■ Document extract:
8.19.2011

Number 1 with a whole buncha bullets and some fists




"I flaunted before him my open groin, the path to his salvation!"

That's a direct quote from one of the books I'm featuring today. If you can guess which one, you win a wonderful prize -- the admiration of your peers! Yeah, it's not much, but it's within budget.

I been readin' some stuff. They're all #1's in their series-es. Hence my clever title. Here we go...



Code Zero #1: Speedball - D. A. Hodgeman (Gold Eagle, 1992)
First in a three-book series about DEA agents taking on drug cartels. In the opening chapters a pair of drug-lord brothers massacre a bunch of cops at a traffic stop and kidnap an officer named Carmelita Mrales, who's been shot in the head but is still alive. A DEA agent named Harry Wolfe tracks them down and is determined to rescue Carmelita. The pursuit of the ruthless cop-killers leads to the formation of a special DEA unit known as Code Zero, which has a license to kill or do anything else necessary to stop the drug lords. The action scenes are great, very realistic, and display a lot of firearms, ballistics, body trauma, and combat strategy knowledge. Hodgeman has done his homework and has a skill at describing detail that makes you see the scenes in slow-motion, and he goes over gunfights several times from the point of view of different characters so you get the action from all angles. It's an interesting technique, and the writing and plotting is far more intelligent and high-quality than you find in most action paperbacks. Good stuff.





MacMorgan #1: Key West Connection
- Randy Striker (Signet, 1981)
Written under a pseudonym by Randy Wayne White, who went on to become a big deal, this is the first in a seven volume series following the exploits of ex-Navy SEAL Dusky MacMorgan. Nicknamed because of nearly being killed by a dusky shark while on SEAL training, MacMorgan is a big blonde handsome action-hero stud, but other than that he's a little different than the usual. Most notable is the fact that the books are written in first person, and there are some odd quirks, such as Dusky's reminiscences of talking to Hemingway (while an orphan working in the circus). Dusky works as a charter boat captain in the Florida Keys until the perfect storm of vigilante-making hits him: his best friend is killed by drug smugglers who want his boat, and in settling that score Dusky finds out the head bad guy is an old nemesis from his SEAL days. Said nemesis then kills off Dusky's wife and two sons, and after that nothing is going to stop him. Armed with weapons from an underground arms manufacturer friend (including a poison dart pistol and a giant-mousetrap device that replicates a shark's bite) and a clearance from government agencies who need a guy like Dusky to be their troubleshooter, off he goes, kicking massive amounts of drug-dealin' ass. There are narrow escapes aplenty, an ever-escalating number of events that need avenging, and almost some sex -- every woman Dusky encounters tries to bed him but he's always too busy or gets interrupted. The writing's of a higher caliber than the usual action pulp and White keeps the pace relentless without sacrificing much in the way of character/setting/realism, and the ocean setting is nice. Good stuff.





Cutter #1: Panhandle Payback - Duff McCoy (Pinnacle, 1990)

■ Source excerpt:
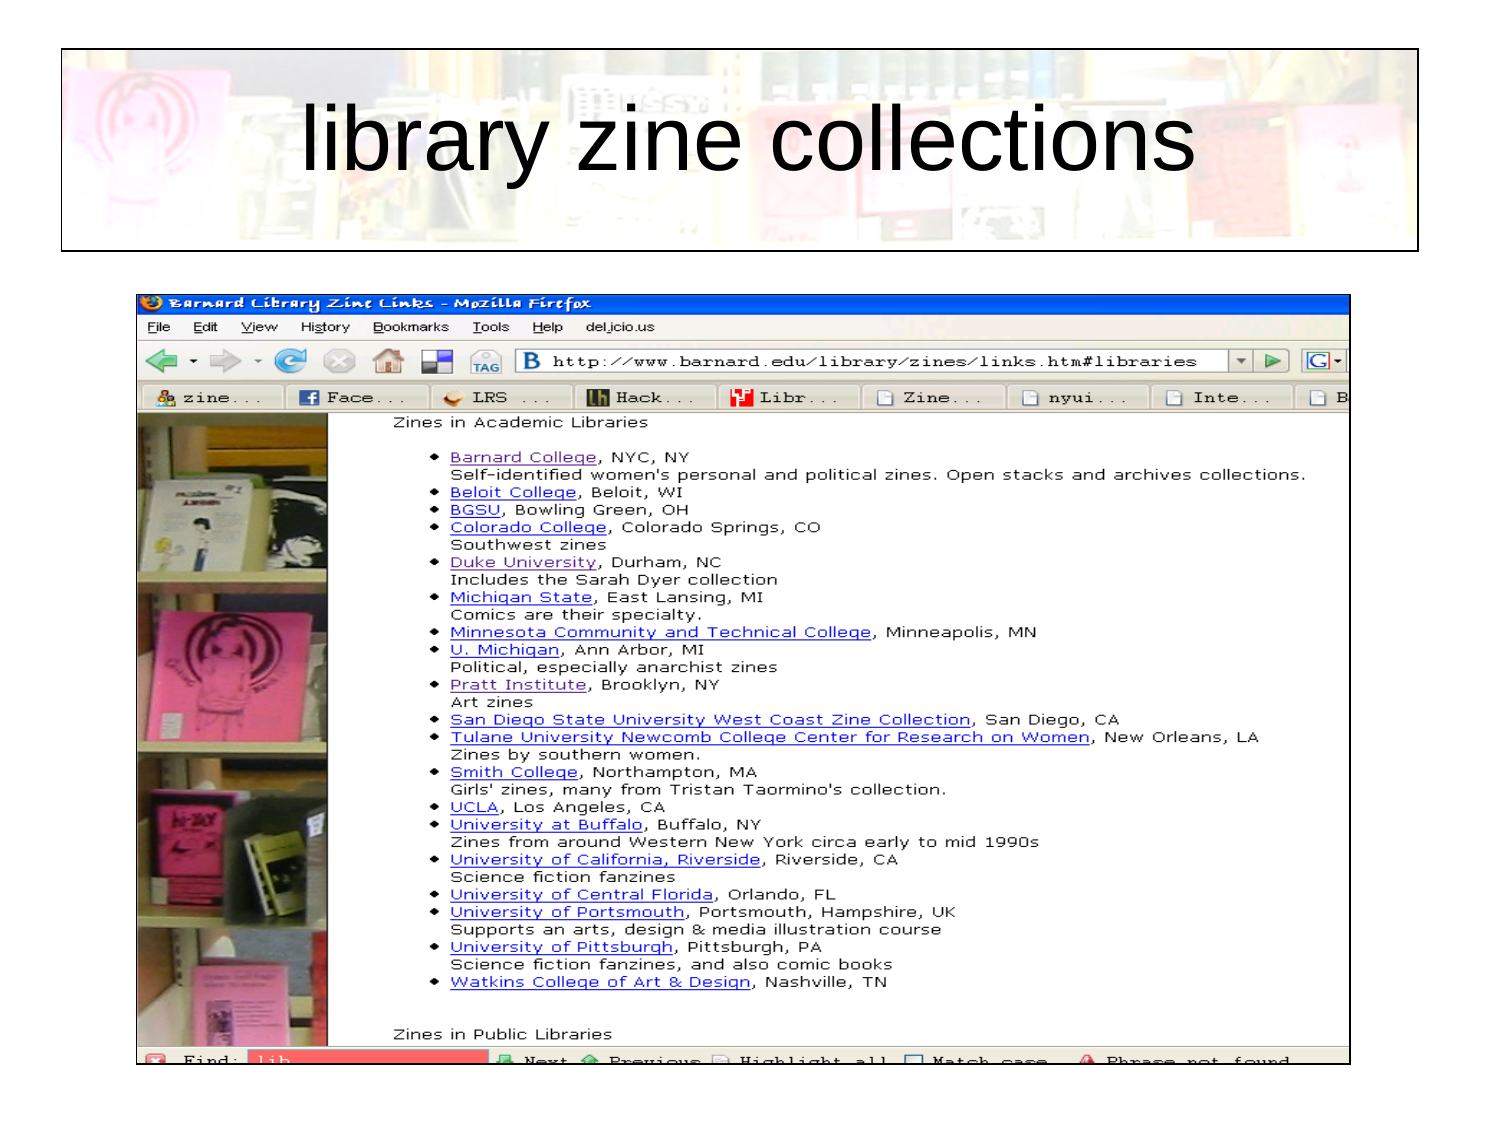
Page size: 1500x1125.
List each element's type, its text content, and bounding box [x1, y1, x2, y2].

■ Problem A:
List each book heading in the post on first-in-series action paperbacks, with its series title and number, book title, author, publisher, and year.
■ Problem B:
Please give the rest of the post on first-in-series action paperbacks, picking up after its final line.

■ Right answer A:
Code Zero #1: Speedball, D. A. Hodgeman (Gold Eagle, 1992)
MacMorgan #1: Key West Connection, Randy Striker (Signet, 1981)
Cutter #1: Panhandle Payback, Duff McCoy (Pinnacle, 1990)

■ Right answer B:
I'd love for "Panhandle Payback" to be the title of a book about a butt-kicking homeless guy, but instead we've got a grimy Western that tries to out-violence the Edge series. It's strange that Pinnacle was competing with itself, since they were also Edge's publishers. A mean, emotionally-dead gunslinger named Cutter is out to kill the men who shot his Pa and branded him and sent him to hard labor in a prison ten years before. Of course, the guy he wants to kill has built up an army of gunmen so we'll have a bigger body count, but it's a cardboard one and even though the action in this book is pretty much constant, it soon becomes more tedious than badass. There's no attempt at characterization other than to establish that everybody's an asshole (except for a prissy dude artist who seems to be a decent guy but gets his hands chopped off for his trouble), and Cutter's so antisocial it's kind of mysterious how he manages to interact with anyone on even a basic level. I don't know how he even buys ammunition without killing somebody. Anything gross that can happen, does: loads of gore fly about, everyone vomits, everything stinks, and everyone's filthy. If that's the atmosphere you're looking for, then indulge. The writing is spare but full of period jargon (it's been a while since I heard anyone referred to as a "jasper" or seen anyone smoke a "quirly"). Not good, but bearable.




Roadblaster #1: Hell Ride
- Paul Hoffrichter (Leisure, 1987)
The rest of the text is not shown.